I remained silent and tense. The story was riveting. There was so much about Price I didn’t know. He never talked about his parents. I knew that Easton Touray had died a few years back. That had been all over the news. But Price’s mother? I’d never heard anything about her.
“The agents on the case figured that someone inside the Clavage organization helped to kidnap the two, most likely Irvin Borender, Kyung Kim, or Aldo DeLacerda. They each had access and motive. Possibly they worked together. The agents believed that mother and son were spirited out of the country into Belize.”
I frowned. “Why Belize?”
“When Agents Davy and Ellison couldn’t find any evidence in the US, they started looking around the world.
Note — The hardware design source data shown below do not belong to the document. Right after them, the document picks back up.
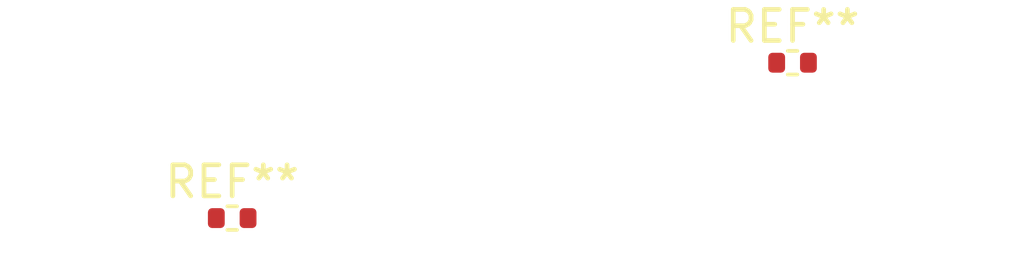
<source format=kicad_pcb>
(kicad_pcb
	(version 20240108)
	(generator "pcbnew")
	(generator_version "8.0")
	(paper "A4")
	(layers
		(0 "F.Cu" signal)
		(31 "B.Cu" signal)
		(32 "B.Adhes" user "B.Adhesive")
		(33 "F.Adhes" user "F.Adhesive")
		(34 "B.Paste" user)
		(35 "F.Paste" user)
		(36 "B.SilkS" user "B.Silkscreen")
		(37 "F.SilkS" user "F.Silkscreen")
		(38 "B.Mask" user)
		(39 "F.Mask" user)
		(40 "Dwgs.User" user "User.Drawings")
		(41 "Cmts.User" user "User.Comments")
		(42 "Eco1.User" user "User.Eco1")
		(43 "Eco2.User" user "User.Eco2")
		(44 "Edge.Cuts" user)
		(45 "Margin" user)
		(46 "B.CrtYd" user "B.Courtyard")
		(47 "F.CrtYd" user "F.Courtyard")
		(48 "B.Fab" user)
		(49 "F.Fab" user)
	)
	(setup
		(stackup
			(layer "F.SilkS"
				(type "Top Silk Screen")
			)
			(layer "F.Paste"
				(type "Top Solder Paste")
			)
			(layer "F.Mask"
				(type "Top Solder Mask")
				(thickness 0.01)
			)
			(layer "F.Cu"
				(type "copper")
				(thickness 0.035)
			)
			(layer "dielectric 1"
				(type "core")
				(thickness 1.51)
				(material "FR4")
				(epsilon_r 4.5)
				(loss_tangent 0.02)
			)
			(layer "B.Cu"
				(type "copper")
				(thickness 0.035)
			)
			(layer "B.Mask"
				(type "Bottom Solder Mask")
				(thickness 0.01)
			)
			(layer "B.Paste"
				(type "Bottom Solder Paste")
			)
			(layer "B.SilkS"
				(type "Bottom Silk Screen")
			)
			(copper_finish "None")
			(dielectric_constraints no)
		)
		(pad_to_mask_clearance 0)
		(allow_soldermask_bridges_in_footprints no)
		(pcbplotparams
			(layerselection 0x00010fc_ffffffff)
			(plot_on_all_layers_selection 0x0000000_00000000)
			(disableapertmacros no)
			(usegerberextensions no)
			(usegerberattributes yes)
			(usegerberadvancedattributes yes)
			(creategerberjobfile yes)
			(dashed_line_dash_ratio 12.000000)
			(dashed_line_gap_ratio 3.000000)
			(svgprecision 4)
			(plotframeref no)
			(viasonmask no)
			(mode 1)
			(useauxorigin no)
			(hpglpennumber 1)
			(hpglpenspeed 20)
			(hpglpendiameter 15.000000)
			(pdf_front_fp_property_popups yes)
			(pdf_back_fp_property_popups yes)
			(dxfpolygonmode yes)
			(dxfimperialunits yes)
			(dxfusepcbnewfont yes)
			(psnegative no)
			(psa4output no)
			(plotreference yes)
			(plotvalue yes)
			(plotfptext yes)
			(plotinvisibletext no)
			(sketchpadsonfab no)
			(subtractmaskfromsilk no)
			(outputformat 1)
			(mirror no)
			(drillshape 1)
			(scaleselection 1)
			(outputdirectory "")
		)
	)
	(net 0 "")
	(footprint "Resistor_SMD:R_0402_1005Metric" (layer "F.Cu") (at 108 61))
	(footprint "Resistor_SMD:R_0402_1005Metric" (layer "F.Cu") (at 90 66))
)

</source>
The searched for just about anything, especially anything referencing magic and/or a three-year-old boy. They had a couple techs doing nothing but running down leads. Finally they hit paydirt in Belize. It seems that locals found an unconscious white boy beneath a tree on the edge of the worst disaster in Belize’s history. Half the mountain had been scoured down to bedrock. Several villages simply got scraped off. All the debris washed down into the river below and created a new dam. It’s so big they didn’t take it down. No one saw how the disaster happened because of a massive storm that moved in at the same time.